- [Problem description]: Your reply should reproduce the data below without a single alteration, apart from dropping the images.

[Rendered images with source text]
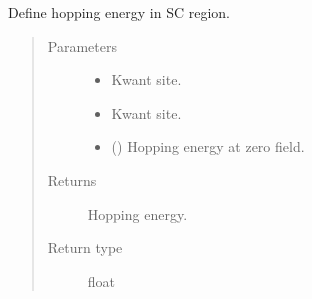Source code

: \documentclass[letterpaper,10pt,english]{sphinxmanual}
\begin{document}

\begin{fulllineitems}
\label{\detokenize{modules:modules.functions.hopping_sc}}
\pysigstartsignatures
{}
\pysigstopsignatures
\sphinxAtStartPar
Define hopping energy in SC region.
\begin{quote}\begin{description}
\item[{Parameters}] \leavevmode\begin{itemize}
\item {} 
\sphinxAtStartPar
{} \textendash{} Kwant site.

\item {} 
\sphinxAtStartPar
{} \textendash{} Kwant site.

\item {} 
\sphinxAtStartPar
{} () \textendash{} Hopping energy at zero field.

\end{itemize}

\item[{Returns}] \leavevmode
\sphinxAtStartPar
Hopping energy.

\item[{Return type}] \leavevmode
\sphinxAtStartPar
float

\end{description}\end{quote}

\end{fulllineitems}

\end{document}
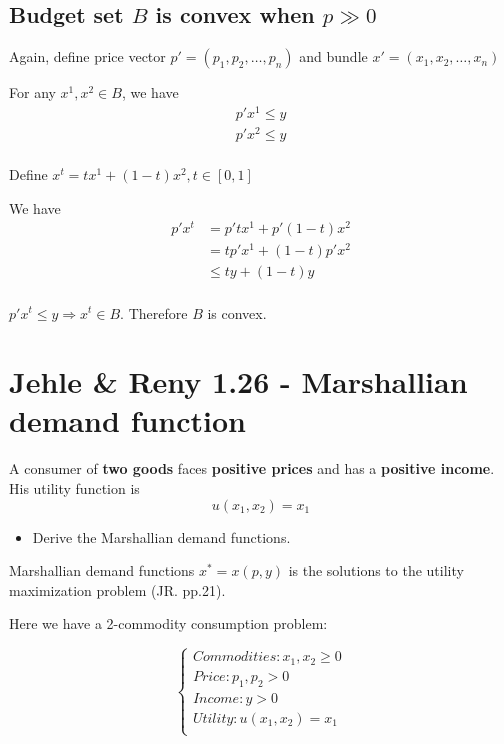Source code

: \documentclass{article}
\begin{document}
\subsection{Budget set $B$ is convex when $p \gg 0$}

Again, define price vector $p' = (p_1, p_2, \ldots, p_n)$ and bundle ${x}' = (x_1, x_2, \ldots, x_n)$

For any $x^1, x^2 \in B$, we have 
\begin{align*}  
     p'x^1 \le y \\
     p'x^2 \le y \\
\end{align*}

Define $x^t = tx^1 + (1-t)x^2, t \in [0,1]$

We have 
\begin{align*}  
  p'x^t &=  p'tx^1 +  p'(1-t)x^2 \\
        &=  tp'x^1 +  (1-t)p'x^2 \\
        &\le  ty +  (1-t)y \\
\end{align*}

$p'x^t \le y \Rightarrow x^t \in B$. Therefore $B$ is convex.

\section{Jehle \& Reny 1.26 - Marshallian demand function}
A consumer of \textbf{two goods} faces \textbf{positive prices} and has a \textbf{positive income}. 
His utility function is $$u(x_1, x_2) = x_1$$ 
\begin{itemize}
\item Derive the Marshallian demand functions.
\end{itemize}

\begin{mdframed}[backgroundcolor=blue!20,linecolor=white]
Marshallian demand functions $x^* = x(p, y)$ is the solutions 
to the utility maximization problem (JR. pp.21).
\end{mdframed}

Here we have a 2-commodity consumption problem:

\begin{equation}
  \begin{cases}
  Commodities: x_1, x_2 \ge 0 \\
  Price: p_1, p_2 > 0 \\
  Income: y > 0 \\
  Utility: u(x_1,x_2) = x_1 \\
  
  \end{cases}
\end{equation}
\end{document}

- [Your solution]:
Source code

: \documentclass[letterpaper,10pt,english]{sphinxmanual}
\begin{document}

\begin{fulllineitems}
\label{\detokenize{modules:modules.functions.hopping_sc}}
\pysigstartsignatures
{}
\pysigstopsignatures
\sphinxAtStartPar
Define hopping energy in SC region.
\begin{quote}\begin{description}
\item[{Parameters}] \leavevmode\begin{itemize}
\item {} 
\sphinxAtStartPar
{} \textendash{} Kwant site.

\item {} 
\sphinxAtStartPar
{} \textendash{} Kwant site.

\item {} 
\sphinxAtStartPar
{} () \textendash{} Hopping energy at zero field.

\end{itemize}

\item[{Returns}] \leavevmode
\sphinxAtStartPar
Hopping energy.

\item[{Return type}] \leavevmode
\sphinxAtStartPar
float

\end{description}\end{quote}

\end{fulllineitems}

\end{document}
Source code

: \documentclass{article}
\begin{document}
\subsection{Budget set $B$ is convex when $p \gg 0$}

Again, define price vector $p' = (p_1, p_2, \ldots, p_n)$ and bundle ${x}' = (x_1, x_2, \ldots, x_n)$

For any $x^1, x^2 \in B$, we have 
\begin{align*}  
     p'x^1 \le y \\
     p'x^2 \le y \\
\end{align*}

Define $x^t = tx^1 + (1-t)x^2, t \in [0,1]$

We have 
\begin{align*}  
  p'x^t &=  p'tx^1 +  p'(1-t)x^2 \\
        &=  tp'x^1 +  (1-t)p'x^2 \\
        &\le  ty +  (1-t)y \\
\end{align*}

$p'x^t \le y \Rightarrow x^t \in B$. Therefore $B$ is convex.

\section{Jehle \& Reny 1.26 - Marshallian demand function}
A consumer of \textbf{two goods} faces \textbf{positive prices} and has a \textbf{positive income}. 
His utility function is $$u(x_1, x_2) = x_1$$ 
\begin{itemize}
\item Derive the Marshallian demand functions.
\end{itemize}

\begin{mdframed}[backgroundcolor=blue!20,linecolor=white]
Marshallian demand functions $x^* = x(p, y)$ is the solutions 
to the utility maximization problem (JR. pp.21).
\end{mdframed}

Here we have a 2-commodity consumption problem:

\begin{equation}
  \begin{cases}
  Commodities: x_1, x_2 \ge 0 \\
  Price: p_1, p_2 > 0 \\
  Income: y > 0 \\
  Utility: u(x_1,x_2) = x_1 \\
  
  \end{cases}
\end{equation}
\end{document}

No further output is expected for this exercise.